(Recorded information Opens)
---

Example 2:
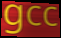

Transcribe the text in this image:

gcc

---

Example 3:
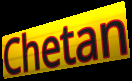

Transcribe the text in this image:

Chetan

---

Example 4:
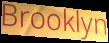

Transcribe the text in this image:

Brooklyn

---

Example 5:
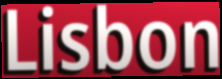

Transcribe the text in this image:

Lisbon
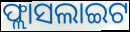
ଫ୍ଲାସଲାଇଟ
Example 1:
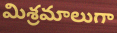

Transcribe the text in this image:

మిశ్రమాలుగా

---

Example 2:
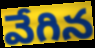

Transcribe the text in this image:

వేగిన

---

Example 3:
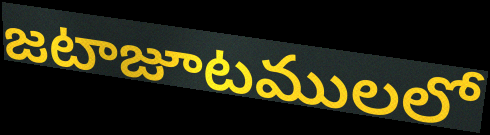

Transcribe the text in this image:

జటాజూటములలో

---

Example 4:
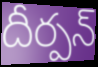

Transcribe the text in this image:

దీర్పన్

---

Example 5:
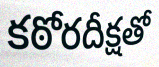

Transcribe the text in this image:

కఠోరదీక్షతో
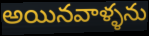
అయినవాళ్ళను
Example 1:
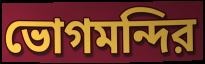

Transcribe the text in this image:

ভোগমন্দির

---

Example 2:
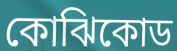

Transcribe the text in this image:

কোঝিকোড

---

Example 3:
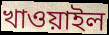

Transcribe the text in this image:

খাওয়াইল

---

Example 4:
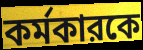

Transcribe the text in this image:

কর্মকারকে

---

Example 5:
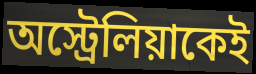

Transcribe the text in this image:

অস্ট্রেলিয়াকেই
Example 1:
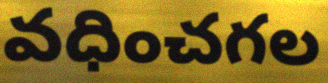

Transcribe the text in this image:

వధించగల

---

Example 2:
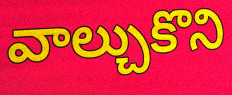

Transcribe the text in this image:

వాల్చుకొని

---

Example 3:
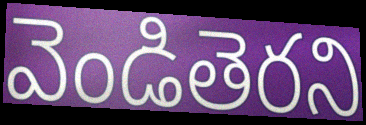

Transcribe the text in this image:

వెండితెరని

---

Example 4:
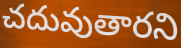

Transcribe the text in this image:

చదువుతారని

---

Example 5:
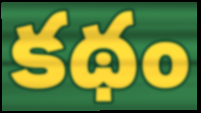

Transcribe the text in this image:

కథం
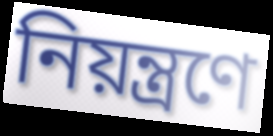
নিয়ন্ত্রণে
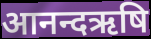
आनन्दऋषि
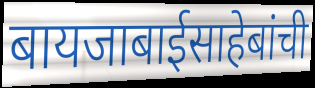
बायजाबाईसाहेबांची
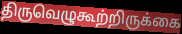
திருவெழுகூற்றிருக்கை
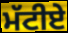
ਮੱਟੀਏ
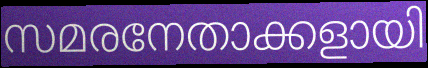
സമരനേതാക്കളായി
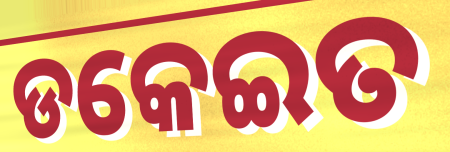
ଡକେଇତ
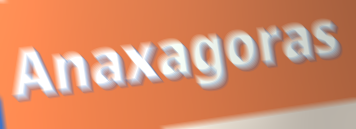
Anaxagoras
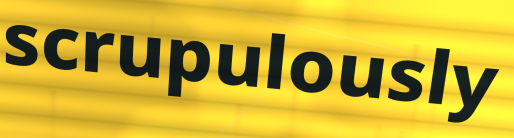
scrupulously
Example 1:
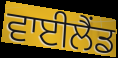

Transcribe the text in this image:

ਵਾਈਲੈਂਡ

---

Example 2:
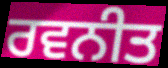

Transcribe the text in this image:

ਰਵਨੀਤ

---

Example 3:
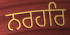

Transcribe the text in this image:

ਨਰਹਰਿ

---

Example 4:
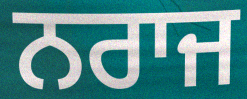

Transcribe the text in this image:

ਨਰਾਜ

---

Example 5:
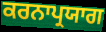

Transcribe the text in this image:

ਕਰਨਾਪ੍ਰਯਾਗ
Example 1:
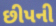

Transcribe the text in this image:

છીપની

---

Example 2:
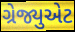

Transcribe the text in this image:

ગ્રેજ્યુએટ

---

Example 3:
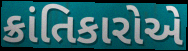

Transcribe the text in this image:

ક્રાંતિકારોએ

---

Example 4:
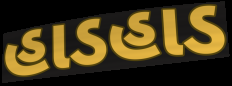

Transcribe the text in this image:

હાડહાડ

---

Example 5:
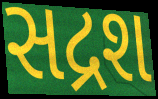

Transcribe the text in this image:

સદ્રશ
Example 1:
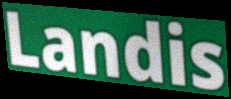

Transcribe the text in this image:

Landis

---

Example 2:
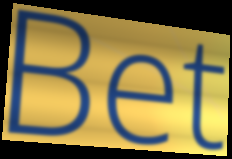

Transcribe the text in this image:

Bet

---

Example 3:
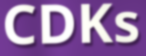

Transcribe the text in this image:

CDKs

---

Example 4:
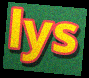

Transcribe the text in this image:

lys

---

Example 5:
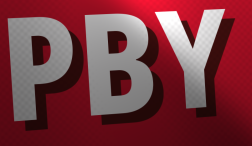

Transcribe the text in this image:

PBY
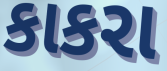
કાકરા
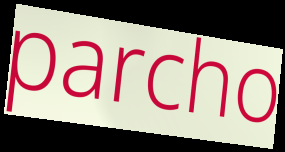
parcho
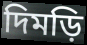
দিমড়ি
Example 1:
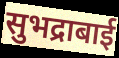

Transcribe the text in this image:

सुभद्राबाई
(Recorded information Closes)
## What you need to do
Print out the records in full and exactly, dropping every picture.

## Solution below
---

Example 2:

Transcribe the text in this image:

gcc

---

Example 3:

Transcribe the text in this image:

Chetan

---

Example 4:

Transcribe the text in this image:

Brooklyn

---

Example 5:

Transcribe the text in this image:

Lisbon
ଫ୍ଲାସଲାଇଟ
Example 1:

Transcribe the text in this image:

మిశ్రమాలుగా

---

Example 2:

Transcribe the text in this image:

వేగిన

---

Example 3:

Transcribe the text in this image:

జటాజూటములలో

---

Example 4:

Transcribe the text in this image:

దీర్పన్

---

Example 5:

Transcribe the text in this image:

కఠోరదీక్షతో
అయినవాళ్ళను
Example 1:

Transcribe the text in this image:

ভোগমন্দির

---

Example 2:

Transcribe the text in this image:

কোঝিকোড

---

Example 3:

Transcribe the text in this image:

খাওয়াইল

---

Example 4:

Transcribe the text in this image:

কর্মকারকে

---

Example 5:

Transcribe the text in this image:

অস্ট্রেলিয়াকেই
Example 1:

Transcribe the text in this image:

వధించగల

---

Example 2:

Transcribe the text in this image:

వాల్చుకొని

---

Example 3:

Transcribe the text in this image:

వెండితెరని

---

Example 4:

Transcribe the text in this image:

చదువుతారని

---

Example 5:

Transcribe the text in this image:

కథం
নিয়ন্ত্রণে
आनन्दऋषि
बायजाबाईसाहेबांची
திருவெழுகூற்றிருக்கை
ਮੱਟੀਏ
സമരനേതാക്കളായി
ଡକେଇତ
Anaxagoras
scrupulously
Example 1:

Transcribe the text in this image:

ਵਾਈਲੈਂਡ

---

Example 2:

Transcribe the text in this image:

ਰਵਨੀਤ

---

Example 3:

Transcribe the text in this image:

ਨਰਹਰਿ

---

Example 4:

Transcribe the text in this image:

ਨਰਾਜ

---

Example 5:

Transcribe the text in this image:

ਕਰਨਾਪ੍ਰਯਾਗ
Example 1:

Transcribe the text in this image:

છીપની

---

Example 2:

Transcribe the text in this image:

ગ્રેજ્યુએટ

---

Example 3:

Transcribe the text in this image:

ક્રાંતિકારોએ

---

Example 4:

Transcribe the text in this image:

હાડહાડ

---

Example 5:

Transcribe the text in this image:

સદ્રશ
Example 1:

Transcribe the text in this image:

Landis

---

Example 2:

Transcribe the text in this image:

Bet

---

Example 3:

Transcribe the text in this image:

CDKs

---

Example 4:

Transcribe the text in this image:

lys

---

Example 5:

Transcribe the text in this image:

PBY
કાકરા
parcho
দিমড়ি
Example 1:

Transcribe the text in this image:

सुभद्राबाई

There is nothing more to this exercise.